Bislang gab es zwei Gruppen von Menschen, die nicht oder nicht mehr wählen durften: Schuldunfähige Straftäter in psychiatrischen Einrichtungen und Menschen die unter voller gesetzlicher Betreuung stehen. Aber nun ist es laut Bundesverfassungsgericht unzulässig, Menschen, die unter voller gesetzlicher Betreuung stehen, pauschal das Wahlrecht zu entziehen.
Was bedeutet das?
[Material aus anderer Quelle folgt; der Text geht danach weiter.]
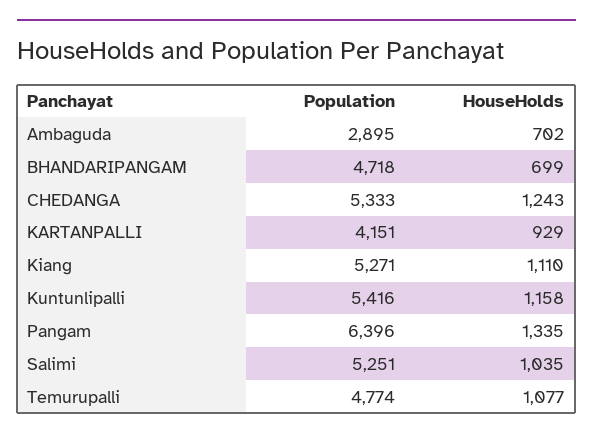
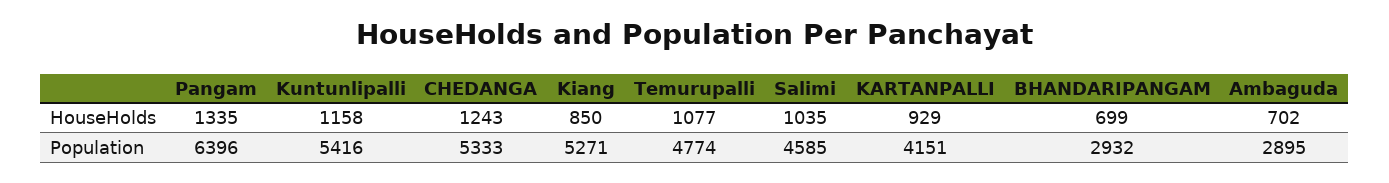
Population, BHANDARIPANGAM: 4718 -> 2932
HouseHolds, Kiang: 1110 -> 850
Population, Salimi: 5251 -> 4585

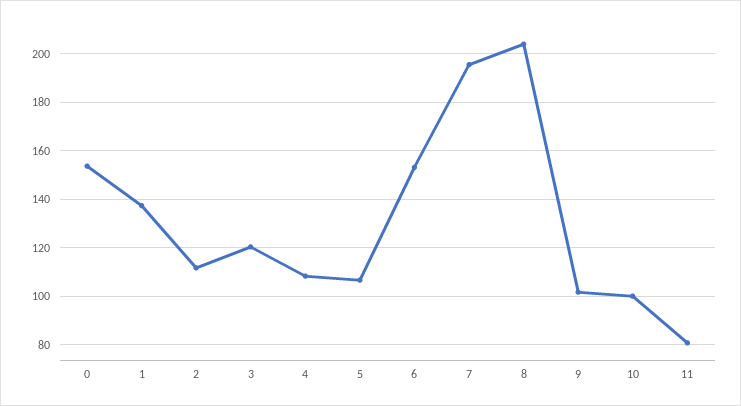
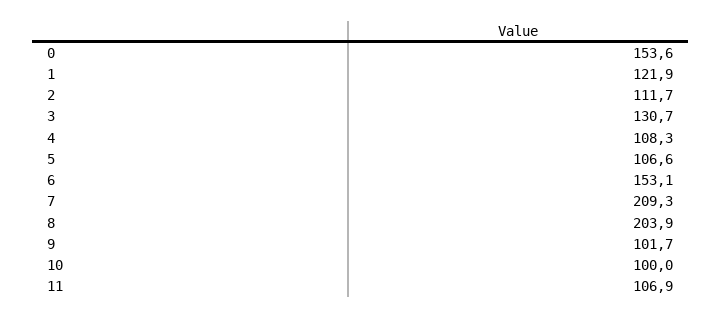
1: 137.5 -> 121.9
3: 120 -> 130.7
7: 195 -> 209.3
11: 80 -> 106.9

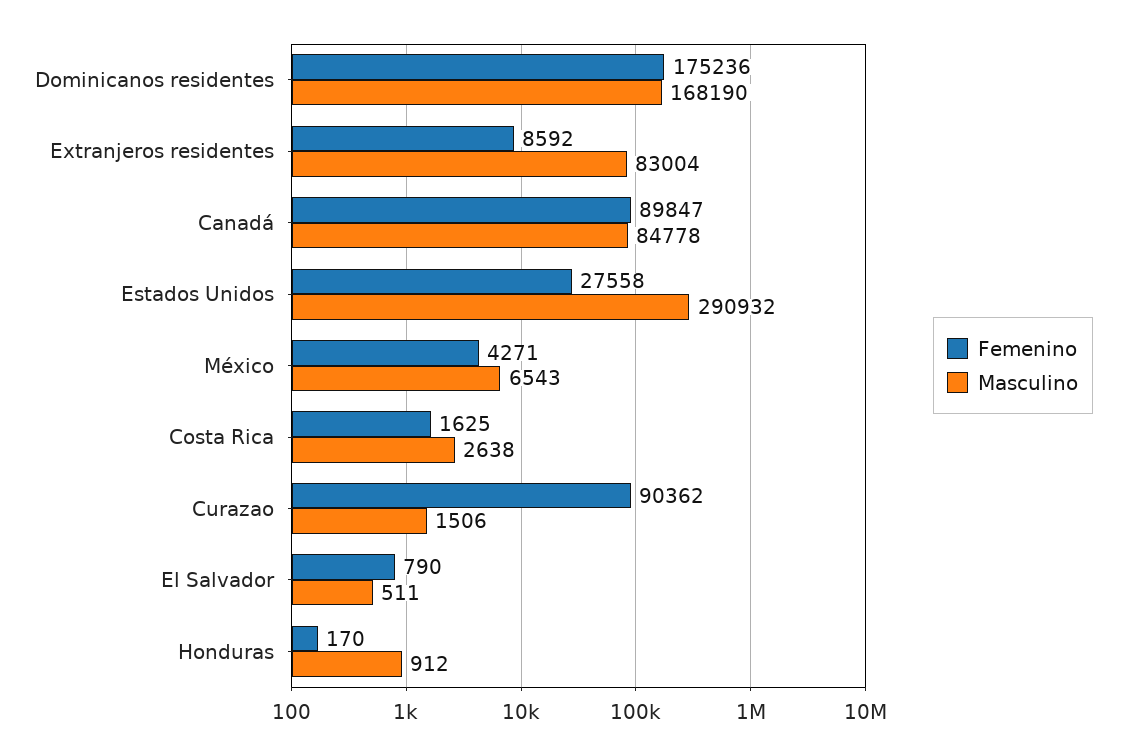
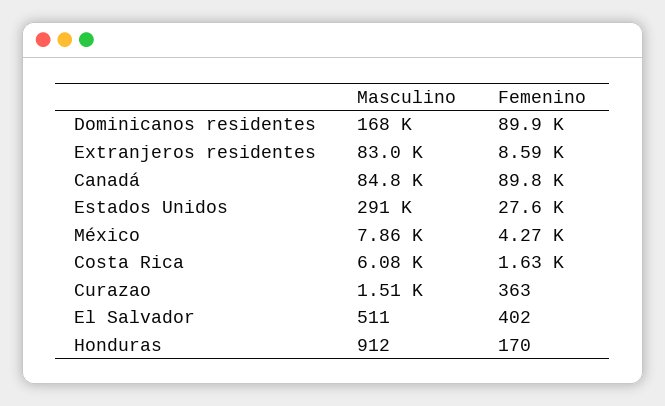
Femenino, Dominicanos residentes: 175236 -> 89900
Masculino, México: 6543 -> 7860
Masculino, Costa Rica: 2638 -> 6080
Femenino, Curazao: 90362 -> 363
Femenino, El Salvador: 790 -> 402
Nun, zunächst ist zwischen Betreuung im Sinne einer WG oder eines Betreuten Einzelwohnens und der gesetzlichen Betreuung zu unterscheiden. Ersteres bedeutet, dass Menschen, die körperlich, geistig oder psychisch beeinträchtigt sind, eine solche Wohnform wählen können, um im Fall der Fälle nicht allein zu sein und Unterstützung in schwierigen Situationen zu haben. Sie sind aber weiterhin für sämtliche Belange wie z. B. Bankgeschäfte oder Behördenangelegenheiten selbst verantwortlich.
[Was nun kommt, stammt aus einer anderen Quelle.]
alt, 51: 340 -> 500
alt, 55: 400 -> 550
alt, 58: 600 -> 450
Genau das ist beim zweiten Fall, der gesetzlichen Betreuung, nicht gegeben. Hier gibt die betreute Person diese Verantwortung ganz oder teilweise ab; dies ist auch auf eigenen Wunsch möglich. So kann ein*e Betreuer*in etwa die Vertretung des Betreuten in Bank- und Behördenangelegenheiten übernehmen; er könnte auch das Aufenthaltsbestimmungsrecht für die betreute Person haben. In dem Fall könnte er entscheiden, wo die betreute Person leben soll und die notwendigen Schritte einleiten.
Nun gibt es auch Menschen, die in allen relevanten Bereichen durch ein*e Betreuer*in vertreten werden, diese stehen dann unter voller gesetzlicher Betreuung. Das hieß bisher, dass diese Menschen nicht an Wahlen teilnehmen durften. Geregelt war dies derart im Bundeswahlgesetz (BWG) §13 Nummer 2. Dort heißt es: Ausgeschlossen vom Wahlrecht ist, derjenige, für den zur Besorgung aller seiner Angelegenheiten ein Betreuer nicht nur durch einstweilige Anordnung bestellt ist;(…). Also sehr strikt und klar formuliert.
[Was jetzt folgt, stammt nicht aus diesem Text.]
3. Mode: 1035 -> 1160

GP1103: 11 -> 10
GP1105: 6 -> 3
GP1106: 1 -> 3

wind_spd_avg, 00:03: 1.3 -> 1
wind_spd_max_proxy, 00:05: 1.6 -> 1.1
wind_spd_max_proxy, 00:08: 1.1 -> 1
Geht gar nicht, befand nun das Bundesverfassungsgericht im Februar dieses Jahres. Karlsruhe hat ja in den letzten Jahren gerne mal neuere Gesetze (und unser Wahlrecht) für verfassungswidrig erklärt und der Regierung gesagt, sie möge doch noch mal nachbessern. Begründet hat das Gericht dies mit dem Bundeswahlgesetz, in dem die Typisierung und Begründung für den Wahlausschluss nicht klar genug geregelt sei. Prinzipiell bleibt der Ausschluss von Menschen, die nicht hinreichend am “Kommunikationsprozess zwischen dem Volk und den Staatsorganen” teilnehmen können jedoch weiterhin möglich. Von der aktuellen Regelung sind bislang mehr als 80.000 Menschen betroffen.
Es ist also unzulässig, Bürger*innen unter voller gesetzlicher Betreuung pauschal von Wahlen auszuschließen. Sie dürfen wählen, wenn sie dies wollen. Und zwar nicht erst zur nächsten Bundestagswahl, wie von der Regierung ursprünglich geplant, sondern bereits zur Europawahl am 26. Mai. Die Jusos hatten dieses Thema übrigens schon im vergangenen Jahr auf dem Schirm. So stand beim Bundeskongress 2018 ein Antrag der Genossinnen und Genossen aus Weser-Ems zur Abschaffung des §13 Nr. 2 BWG im Antragsbuch.
Das Urteil ist also genau in unserem Sinne.